• TEKS BACAAN:
==============================
One Mistake Like Thousand !

♠ Posted by Aryni Ayu in
Satu Kesalahan=Seribu Kesalahan



Ah, memangnya dimana letak kesalahan bisa ditambahkan jika tidak di mulut manusia? Yang salah kecil menjadi tambah salah, yang sudah salah besar bisa menjadi benar! Benarkah ini pertanda jaman edan?

“Tidak ada manusia yang sempurna, dewa pun juga bisa salah”, ungkap Ares, sang dewa Perang Yunani. Setiap mahluk insani, tidak pernah barang secacat pun tidak berbuat kesalahan. Manusia diciptakan memang untuk berbuat kebenaran juga kesalahan. Baik diingini atau tudak, manusia yang ingin sukses harus mau dulu dicekal kesalahan. Meski itu terkadang membuat hati tak berdaya, hati terluka, manusia pun tak berhenti melakukan kesalahan dan mensalahi manusia yang lain. Apalagi di Jaman Edan ini (menurut Serat Centhini Majapahit), barang siapa tak melakukan salah, bisa disalahkan, benar kan?
==============================
• DATA MASUKAN:
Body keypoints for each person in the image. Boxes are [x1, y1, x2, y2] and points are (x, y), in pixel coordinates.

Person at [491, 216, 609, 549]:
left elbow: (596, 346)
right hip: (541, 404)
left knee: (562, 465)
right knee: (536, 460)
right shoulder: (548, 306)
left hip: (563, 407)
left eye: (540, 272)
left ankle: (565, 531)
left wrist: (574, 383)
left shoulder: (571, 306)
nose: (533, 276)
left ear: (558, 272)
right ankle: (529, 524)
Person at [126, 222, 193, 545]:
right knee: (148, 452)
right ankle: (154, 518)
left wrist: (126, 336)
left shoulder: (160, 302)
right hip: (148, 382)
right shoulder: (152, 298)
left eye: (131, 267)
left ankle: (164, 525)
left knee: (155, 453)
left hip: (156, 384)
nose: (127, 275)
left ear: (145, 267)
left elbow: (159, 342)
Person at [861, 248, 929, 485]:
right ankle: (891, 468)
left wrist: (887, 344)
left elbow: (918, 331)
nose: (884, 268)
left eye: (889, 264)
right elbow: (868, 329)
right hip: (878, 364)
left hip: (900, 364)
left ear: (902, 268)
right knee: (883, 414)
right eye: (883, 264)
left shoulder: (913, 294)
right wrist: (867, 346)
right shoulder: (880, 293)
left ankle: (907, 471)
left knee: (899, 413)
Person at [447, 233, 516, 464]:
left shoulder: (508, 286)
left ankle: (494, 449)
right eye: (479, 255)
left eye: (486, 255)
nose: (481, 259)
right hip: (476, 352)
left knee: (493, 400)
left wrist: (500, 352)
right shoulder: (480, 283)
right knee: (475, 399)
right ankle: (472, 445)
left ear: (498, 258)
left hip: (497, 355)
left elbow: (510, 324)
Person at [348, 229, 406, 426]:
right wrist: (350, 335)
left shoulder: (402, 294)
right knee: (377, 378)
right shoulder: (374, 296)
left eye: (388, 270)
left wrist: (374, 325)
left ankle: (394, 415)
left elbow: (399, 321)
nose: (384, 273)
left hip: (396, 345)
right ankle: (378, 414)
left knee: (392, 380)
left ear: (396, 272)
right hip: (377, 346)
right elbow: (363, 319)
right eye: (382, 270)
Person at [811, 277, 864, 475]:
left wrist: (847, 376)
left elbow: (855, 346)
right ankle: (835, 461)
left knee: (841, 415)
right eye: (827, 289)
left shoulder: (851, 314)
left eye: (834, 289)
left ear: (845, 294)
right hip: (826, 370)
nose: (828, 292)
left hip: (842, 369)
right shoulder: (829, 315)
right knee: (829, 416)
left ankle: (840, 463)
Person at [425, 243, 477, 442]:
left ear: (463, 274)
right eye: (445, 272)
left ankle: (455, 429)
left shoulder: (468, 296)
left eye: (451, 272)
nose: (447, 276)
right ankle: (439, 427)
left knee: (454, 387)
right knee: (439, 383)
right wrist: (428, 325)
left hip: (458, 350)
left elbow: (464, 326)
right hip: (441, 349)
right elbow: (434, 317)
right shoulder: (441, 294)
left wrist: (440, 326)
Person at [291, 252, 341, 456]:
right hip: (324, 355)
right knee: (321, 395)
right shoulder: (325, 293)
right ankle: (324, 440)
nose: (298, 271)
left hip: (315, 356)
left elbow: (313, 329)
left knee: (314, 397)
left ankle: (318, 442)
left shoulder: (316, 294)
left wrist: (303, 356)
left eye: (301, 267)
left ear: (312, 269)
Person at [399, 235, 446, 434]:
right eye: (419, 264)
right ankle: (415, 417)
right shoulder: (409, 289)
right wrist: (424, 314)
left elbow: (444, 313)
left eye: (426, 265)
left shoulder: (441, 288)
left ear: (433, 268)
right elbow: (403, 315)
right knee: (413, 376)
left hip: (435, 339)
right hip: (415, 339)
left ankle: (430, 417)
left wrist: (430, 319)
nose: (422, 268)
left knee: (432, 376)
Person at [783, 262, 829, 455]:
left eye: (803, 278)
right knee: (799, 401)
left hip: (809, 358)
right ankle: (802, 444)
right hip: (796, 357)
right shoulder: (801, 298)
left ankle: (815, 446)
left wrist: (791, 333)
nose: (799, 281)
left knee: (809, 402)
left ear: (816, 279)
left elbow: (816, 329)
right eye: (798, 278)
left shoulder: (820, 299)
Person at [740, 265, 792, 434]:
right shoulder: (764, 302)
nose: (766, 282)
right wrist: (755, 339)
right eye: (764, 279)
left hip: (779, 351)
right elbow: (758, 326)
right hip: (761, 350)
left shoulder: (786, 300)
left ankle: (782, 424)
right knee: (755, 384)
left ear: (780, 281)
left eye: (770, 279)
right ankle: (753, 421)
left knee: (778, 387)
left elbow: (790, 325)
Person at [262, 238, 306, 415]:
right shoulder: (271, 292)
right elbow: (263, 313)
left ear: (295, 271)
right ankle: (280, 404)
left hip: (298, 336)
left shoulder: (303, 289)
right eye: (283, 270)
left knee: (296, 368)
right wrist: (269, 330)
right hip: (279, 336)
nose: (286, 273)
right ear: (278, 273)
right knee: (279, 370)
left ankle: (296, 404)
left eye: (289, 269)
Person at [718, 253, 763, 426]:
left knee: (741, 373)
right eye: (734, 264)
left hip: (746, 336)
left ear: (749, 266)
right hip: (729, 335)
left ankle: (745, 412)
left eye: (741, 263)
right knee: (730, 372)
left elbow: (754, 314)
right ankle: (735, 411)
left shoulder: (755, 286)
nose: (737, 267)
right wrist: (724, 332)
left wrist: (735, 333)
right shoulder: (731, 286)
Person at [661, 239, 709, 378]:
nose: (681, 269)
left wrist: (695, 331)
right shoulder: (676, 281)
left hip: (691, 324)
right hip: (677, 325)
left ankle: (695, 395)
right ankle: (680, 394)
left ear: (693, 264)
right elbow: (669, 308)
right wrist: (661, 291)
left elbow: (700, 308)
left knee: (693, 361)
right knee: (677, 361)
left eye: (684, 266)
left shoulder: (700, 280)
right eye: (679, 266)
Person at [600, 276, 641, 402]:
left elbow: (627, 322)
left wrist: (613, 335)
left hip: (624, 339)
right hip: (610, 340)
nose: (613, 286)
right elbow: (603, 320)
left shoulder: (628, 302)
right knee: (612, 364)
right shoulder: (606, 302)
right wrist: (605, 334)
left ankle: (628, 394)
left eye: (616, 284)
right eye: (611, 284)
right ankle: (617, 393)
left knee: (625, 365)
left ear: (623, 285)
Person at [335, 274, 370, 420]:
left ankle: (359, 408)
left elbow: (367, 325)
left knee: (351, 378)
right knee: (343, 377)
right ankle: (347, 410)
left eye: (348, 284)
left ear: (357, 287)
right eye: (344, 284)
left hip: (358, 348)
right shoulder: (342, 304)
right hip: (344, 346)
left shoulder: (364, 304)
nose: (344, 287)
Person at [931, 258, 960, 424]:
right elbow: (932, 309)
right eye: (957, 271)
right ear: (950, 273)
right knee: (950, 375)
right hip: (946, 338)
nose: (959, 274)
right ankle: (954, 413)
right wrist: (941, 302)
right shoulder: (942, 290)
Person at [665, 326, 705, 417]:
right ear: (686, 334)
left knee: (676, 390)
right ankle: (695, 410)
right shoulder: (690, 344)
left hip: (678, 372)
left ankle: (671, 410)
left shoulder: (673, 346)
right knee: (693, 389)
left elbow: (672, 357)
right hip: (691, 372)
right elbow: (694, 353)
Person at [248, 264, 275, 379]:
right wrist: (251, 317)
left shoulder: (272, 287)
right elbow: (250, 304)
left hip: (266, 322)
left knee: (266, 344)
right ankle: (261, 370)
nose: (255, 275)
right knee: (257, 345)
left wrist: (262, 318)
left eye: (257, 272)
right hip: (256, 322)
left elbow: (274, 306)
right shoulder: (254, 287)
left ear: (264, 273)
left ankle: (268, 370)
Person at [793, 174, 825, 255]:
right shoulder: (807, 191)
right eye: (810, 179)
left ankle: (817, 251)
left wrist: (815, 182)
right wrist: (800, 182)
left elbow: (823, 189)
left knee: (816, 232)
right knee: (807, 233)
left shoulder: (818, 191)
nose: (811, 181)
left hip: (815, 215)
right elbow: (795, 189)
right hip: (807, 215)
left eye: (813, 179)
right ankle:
==============================
• KEGIATAN 1:
Jawablah pertanyaan berikut berdasarkan teks tentang kesalahan manusia.
(a) Menurut kalimat pembuka teks, di mana kesalahan bisa ditambahkan?
(b) Siapa yang dikutip mengucapkan "Tidak ada manusia yang sempurna, dewa pun juga bisa salah"?
(c) Menurut teks, dari mana istilah "Jaman Edan" berasal?
• KEGIATAN 2:
Tuliskan lanjutan teks tentang kesalahan manusia, dimulai setelah kalimat terakhir yang ada.

• JAWABAN YANG DIHARAPKAN 1:
(a) Di mulut manusia.
(b) Ares, sang dewa Perang Yunani.
(c) Dari Serat Centhini Majapahit.

• JAWABAN YANG DIHARAPKAN 2:
            Di suatu musim dingin, seorang mahasiswa sedang melakukan tugas ujian akhirnya. Dilihat sederet biografi yang ia miliki, mahasiswa ini berprestasi, keras kepala, susah diatur, namun tak pernah melakukan curang kepada siapapun, apalagi kepada mahadewa guru. Pernah dirinya memberikan contekan kepada beberapa mahasiswa hanya sekedar untuk mengajari bahan yang akan dibuat untuk ujian matakuliah. Tetapi kabar itu bocor, sang mahadewa guru marah dan menyuruh semua anak didiknya di kelas itu untuk mengaku, jika tidak, ujian tidak akan dilaksanakan. Detik berlalu, kelas hening, teman-temannya yang ikut melakukan curang juga diam dalam kesalahan. Tapi sang mahasiswa berdiri, dan mengaku di depan kelas bahwa dirinya melakukan kesalahan. Dialah yang mengajari beberapa mahasiswa lainnya. “Maafkaan saya, telah bersalah, saya siap dihukum apapun!”. Kelas semakin senyap, mereka berdecak kaget bercampur kagum. Mana ada maling yang mengaku? Untung sang Mahadewa Guru bersifat objektif, sehingga tetap memberikan nilai ‘A’ kepada sang mahasiswa, karena sifatnya yang kesatria.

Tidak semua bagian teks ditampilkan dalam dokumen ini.